BEGIN RECORD SET
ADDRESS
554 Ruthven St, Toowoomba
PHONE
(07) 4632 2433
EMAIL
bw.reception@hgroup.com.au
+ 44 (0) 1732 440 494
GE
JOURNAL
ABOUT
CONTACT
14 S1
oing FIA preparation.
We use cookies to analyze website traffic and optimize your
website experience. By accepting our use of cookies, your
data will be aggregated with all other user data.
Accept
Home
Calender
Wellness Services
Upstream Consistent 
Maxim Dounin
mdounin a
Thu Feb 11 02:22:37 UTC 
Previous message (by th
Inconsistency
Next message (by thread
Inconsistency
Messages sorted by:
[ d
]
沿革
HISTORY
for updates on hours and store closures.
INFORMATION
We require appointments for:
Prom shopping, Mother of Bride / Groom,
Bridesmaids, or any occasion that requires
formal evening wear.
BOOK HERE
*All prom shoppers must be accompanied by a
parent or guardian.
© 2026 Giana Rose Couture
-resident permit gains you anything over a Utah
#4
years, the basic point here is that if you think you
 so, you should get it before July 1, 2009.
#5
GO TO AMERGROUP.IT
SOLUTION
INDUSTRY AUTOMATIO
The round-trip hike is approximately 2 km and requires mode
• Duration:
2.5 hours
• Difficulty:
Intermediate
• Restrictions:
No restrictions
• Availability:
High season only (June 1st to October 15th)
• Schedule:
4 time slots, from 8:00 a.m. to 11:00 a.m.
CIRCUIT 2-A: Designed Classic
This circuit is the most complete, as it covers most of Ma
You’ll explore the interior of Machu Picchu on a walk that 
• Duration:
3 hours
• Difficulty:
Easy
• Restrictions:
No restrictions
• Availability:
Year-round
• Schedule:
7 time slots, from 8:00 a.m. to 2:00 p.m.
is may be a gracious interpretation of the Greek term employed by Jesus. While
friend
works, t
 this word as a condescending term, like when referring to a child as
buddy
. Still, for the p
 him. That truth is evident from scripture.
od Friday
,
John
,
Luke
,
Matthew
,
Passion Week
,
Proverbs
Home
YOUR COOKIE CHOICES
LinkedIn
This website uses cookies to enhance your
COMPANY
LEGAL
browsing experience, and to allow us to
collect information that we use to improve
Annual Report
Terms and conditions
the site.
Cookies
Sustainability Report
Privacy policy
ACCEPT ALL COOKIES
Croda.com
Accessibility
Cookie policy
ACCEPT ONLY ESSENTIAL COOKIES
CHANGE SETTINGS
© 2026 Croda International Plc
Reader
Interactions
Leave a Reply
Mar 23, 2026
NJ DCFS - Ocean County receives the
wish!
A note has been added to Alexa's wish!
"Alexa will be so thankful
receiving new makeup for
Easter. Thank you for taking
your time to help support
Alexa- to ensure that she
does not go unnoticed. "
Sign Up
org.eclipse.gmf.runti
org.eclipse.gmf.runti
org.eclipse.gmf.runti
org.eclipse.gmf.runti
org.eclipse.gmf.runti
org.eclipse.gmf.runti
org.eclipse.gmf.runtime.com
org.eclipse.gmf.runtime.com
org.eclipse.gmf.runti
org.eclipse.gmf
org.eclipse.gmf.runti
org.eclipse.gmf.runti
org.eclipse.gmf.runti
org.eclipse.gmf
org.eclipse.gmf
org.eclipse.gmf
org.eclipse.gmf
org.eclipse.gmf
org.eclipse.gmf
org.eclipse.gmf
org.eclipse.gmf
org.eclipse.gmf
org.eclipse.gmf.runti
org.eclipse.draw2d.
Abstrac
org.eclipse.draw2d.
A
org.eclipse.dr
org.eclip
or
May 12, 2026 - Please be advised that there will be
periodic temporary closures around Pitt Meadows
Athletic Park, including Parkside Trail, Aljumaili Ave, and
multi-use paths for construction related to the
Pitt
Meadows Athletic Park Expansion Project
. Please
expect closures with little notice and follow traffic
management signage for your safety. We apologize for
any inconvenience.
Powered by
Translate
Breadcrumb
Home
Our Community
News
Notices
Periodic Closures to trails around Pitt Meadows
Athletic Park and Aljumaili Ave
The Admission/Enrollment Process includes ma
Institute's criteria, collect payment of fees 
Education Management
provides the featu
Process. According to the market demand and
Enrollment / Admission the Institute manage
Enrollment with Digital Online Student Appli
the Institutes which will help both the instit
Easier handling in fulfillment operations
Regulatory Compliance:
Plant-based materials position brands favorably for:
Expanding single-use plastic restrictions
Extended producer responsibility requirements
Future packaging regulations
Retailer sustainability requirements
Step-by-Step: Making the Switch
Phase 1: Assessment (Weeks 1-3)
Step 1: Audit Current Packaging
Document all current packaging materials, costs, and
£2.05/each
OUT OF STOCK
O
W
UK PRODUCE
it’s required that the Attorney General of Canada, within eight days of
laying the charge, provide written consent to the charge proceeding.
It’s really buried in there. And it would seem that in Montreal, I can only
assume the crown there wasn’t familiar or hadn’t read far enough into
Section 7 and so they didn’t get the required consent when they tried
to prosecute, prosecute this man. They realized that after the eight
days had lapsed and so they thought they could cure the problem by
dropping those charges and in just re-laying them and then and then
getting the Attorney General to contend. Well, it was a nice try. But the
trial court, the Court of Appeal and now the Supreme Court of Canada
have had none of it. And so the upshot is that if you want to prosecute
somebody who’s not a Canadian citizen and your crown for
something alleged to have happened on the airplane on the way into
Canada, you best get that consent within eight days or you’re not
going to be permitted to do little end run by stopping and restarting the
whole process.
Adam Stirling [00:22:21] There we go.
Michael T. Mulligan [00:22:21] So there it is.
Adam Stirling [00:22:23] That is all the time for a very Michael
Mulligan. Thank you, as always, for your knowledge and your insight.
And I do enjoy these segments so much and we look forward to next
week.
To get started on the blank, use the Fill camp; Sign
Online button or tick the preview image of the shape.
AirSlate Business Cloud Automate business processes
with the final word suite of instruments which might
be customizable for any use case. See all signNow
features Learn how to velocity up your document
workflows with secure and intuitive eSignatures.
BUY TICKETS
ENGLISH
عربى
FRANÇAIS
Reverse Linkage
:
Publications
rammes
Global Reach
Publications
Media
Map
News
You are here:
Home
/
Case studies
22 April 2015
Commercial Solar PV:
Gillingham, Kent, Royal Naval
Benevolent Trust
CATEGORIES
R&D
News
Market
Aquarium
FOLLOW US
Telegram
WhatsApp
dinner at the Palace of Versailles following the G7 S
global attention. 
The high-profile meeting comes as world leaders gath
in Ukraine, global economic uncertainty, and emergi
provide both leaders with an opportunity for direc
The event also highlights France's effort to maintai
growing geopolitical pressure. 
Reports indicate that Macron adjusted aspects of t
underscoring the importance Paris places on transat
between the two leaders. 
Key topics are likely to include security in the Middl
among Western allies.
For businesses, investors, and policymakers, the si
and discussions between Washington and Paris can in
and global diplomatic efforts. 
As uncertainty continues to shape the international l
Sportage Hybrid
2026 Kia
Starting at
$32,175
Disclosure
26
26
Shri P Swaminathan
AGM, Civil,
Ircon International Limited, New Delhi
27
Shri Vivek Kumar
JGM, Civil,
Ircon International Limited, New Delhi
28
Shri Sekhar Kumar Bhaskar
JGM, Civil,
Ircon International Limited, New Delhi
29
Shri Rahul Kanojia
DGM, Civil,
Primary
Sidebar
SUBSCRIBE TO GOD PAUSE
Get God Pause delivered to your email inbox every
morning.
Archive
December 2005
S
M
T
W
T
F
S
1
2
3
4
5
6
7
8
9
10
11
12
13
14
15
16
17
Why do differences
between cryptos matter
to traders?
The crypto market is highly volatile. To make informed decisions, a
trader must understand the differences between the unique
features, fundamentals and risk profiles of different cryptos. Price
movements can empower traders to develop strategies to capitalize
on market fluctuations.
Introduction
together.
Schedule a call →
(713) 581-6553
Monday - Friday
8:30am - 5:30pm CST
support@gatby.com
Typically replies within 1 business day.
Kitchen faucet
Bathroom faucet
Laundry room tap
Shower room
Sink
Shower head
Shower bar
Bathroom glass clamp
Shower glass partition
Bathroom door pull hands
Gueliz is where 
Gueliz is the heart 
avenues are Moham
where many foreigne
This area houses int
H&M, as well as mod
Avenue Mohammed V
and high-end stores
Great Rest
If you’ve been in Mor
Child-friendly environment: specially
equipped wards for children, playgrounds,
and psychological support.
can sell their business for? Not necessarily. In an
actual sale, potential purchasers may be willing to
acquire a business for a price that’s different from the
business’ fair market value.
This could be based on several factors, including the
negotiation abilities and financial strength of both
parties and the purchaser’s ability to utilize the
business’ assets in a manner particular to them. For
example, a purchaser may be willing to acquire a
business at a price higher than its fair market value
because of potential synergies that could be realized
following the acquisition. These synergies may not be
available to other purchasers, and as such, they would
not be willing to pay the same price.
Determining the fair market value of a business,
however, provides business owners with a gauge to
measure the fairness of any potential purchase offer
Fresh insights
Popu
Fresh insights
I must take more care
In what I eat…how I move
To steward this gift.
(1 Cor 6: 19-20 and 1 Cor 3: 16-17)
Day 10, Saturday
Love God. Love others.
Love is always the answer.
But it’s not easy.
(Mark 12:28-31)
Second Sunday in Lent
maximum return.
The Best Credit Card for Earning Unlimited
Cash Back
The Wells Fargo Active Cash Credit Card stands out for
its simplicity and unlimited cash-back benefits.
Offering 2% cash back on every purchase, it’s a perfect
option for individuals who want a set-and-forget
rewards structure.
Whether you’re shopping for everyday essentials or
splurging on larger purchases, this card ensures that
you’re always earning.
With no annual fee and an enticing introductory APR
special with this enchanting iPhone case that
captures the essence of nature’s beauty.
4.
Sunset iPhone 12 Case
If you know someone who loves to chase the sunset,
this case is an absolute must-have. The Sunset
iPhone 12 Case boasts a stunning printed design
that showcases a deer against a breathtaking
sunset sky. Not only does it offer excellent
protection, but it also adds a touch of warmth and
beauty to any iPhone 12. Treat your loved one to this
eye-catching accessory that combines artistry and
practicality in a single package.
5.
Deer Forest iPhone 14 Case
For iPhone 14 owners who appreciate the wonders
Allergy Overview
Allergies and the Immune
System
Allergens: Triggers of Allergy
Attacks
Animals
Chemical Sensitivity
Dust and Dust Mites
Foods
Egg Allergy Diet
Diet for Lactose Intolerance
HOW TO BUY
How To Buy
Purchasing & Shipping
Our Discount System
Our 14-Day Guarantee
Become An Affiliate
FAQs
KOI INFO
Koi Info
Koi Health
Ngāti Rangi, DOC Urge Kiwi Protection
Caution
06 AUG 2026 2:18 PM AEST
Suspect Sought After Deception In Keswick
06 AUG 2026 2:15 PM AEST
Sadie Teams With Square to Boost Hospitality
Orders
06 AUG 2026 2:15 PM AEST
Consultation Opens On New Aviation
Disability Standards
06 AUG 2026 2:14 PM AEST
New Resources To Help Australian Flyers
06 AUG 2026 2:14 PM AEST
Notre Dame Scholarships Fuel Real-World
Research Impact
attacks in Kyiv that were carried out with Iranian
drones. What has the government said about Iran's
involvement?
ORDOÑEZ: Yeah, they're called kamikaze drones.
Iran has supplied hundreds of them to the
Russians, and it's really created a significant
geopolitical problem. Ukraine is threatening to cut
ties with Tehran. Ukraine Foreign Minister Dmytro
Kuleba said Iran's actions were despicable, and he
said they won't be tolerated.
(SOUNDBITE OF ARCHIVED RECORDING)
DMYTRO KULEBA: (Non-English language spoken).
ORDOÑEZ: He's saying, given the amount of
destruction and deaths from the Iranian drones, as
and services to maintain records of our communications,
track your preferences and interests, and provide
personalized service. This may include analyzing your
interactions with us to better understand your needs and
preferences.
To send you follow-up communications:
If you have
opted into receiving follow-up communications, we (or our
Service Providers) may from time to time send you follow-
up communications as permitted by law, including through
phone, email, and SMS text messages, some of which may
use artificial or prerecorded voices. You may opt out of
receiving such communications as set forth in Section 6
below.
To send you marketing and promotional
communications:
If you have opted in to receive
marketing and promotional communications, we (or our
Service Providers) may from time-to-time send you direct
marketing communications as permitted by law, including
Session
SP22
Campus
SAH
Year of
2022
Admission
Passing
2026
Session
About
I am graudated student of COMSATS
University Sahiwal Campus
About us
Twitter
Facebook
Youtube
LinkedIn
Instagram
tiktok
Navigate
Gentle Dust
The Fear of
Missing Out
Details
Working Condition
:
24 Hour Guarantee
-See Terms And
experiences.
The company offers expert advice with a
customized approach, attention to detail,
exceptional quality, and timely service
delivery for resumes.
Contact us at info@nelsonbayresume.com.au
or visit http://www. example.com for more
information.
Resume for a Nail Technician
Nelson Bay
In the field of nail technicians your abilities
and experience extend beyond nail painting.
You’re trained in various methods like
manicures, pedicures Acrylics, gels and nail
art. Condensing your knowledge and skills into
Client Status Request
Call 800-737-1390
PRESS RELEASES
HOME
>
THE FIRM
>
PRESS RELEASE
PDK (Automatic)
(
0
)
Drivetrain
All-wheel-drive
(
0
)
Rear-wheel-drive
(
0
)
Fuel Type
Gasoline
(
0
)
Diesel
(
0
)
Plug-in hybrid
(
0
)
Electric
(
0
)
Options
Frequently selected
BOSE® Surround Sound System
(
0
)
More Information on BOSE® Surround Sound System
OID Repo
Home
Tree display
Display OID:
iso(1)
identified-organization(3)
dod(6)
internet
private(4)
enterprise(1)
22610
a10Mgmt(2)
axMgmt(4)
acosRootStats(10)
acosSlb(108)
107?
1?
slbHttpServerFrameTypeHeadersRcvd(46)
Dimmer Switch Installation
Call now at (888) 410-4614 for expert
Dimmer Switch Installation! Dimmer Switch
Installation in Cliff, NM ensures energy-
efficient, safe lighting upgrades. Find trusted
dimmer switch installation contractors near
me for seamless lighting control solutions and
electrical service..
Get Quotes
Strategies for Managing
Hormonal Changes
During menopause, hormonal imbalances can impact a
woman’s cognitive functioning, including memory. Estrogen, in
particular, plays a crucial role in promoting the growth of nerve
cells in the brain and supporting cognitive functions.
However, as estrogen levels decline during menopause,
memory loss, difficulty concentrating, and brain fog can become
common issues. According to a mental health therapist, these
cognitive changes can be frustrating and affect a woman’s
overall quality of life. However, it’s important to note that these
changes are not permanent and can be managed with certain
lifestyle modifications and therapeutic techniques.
END RECORD SET
Transcribe the stretch of the records from the start through the line containing "We require appointments", keeping every line word for word.

RESPONSE:
ADDRESS
554 Ruthven St, Toowoomba
PHONE
(07) 4632 2433
EMAIL
bw.reception@hgroup.com.au
+ 44 (0) 1732 440 494
GE
JOURNAL
ABOUT
CONTACT
14 S1
oing FIA preparation.
We use cookies to analyze website traffic and optimize your
website experience. By accepting our use of cookies, your
data will be aggregated with all other user data.
Accept
Home
Calender
Wellness Services
Upstream Consistent 
Maxim Dounin
mdounin a
Thu Feb 11 02:22:37 UTC 
Previous message (by th
Inconsistency
Next message (by thread
Inconsistency
Messages sorted by:
[ d
]
沿革
HISTORY
for updates on hours and store closures.
INFORMATION
We require appointments for:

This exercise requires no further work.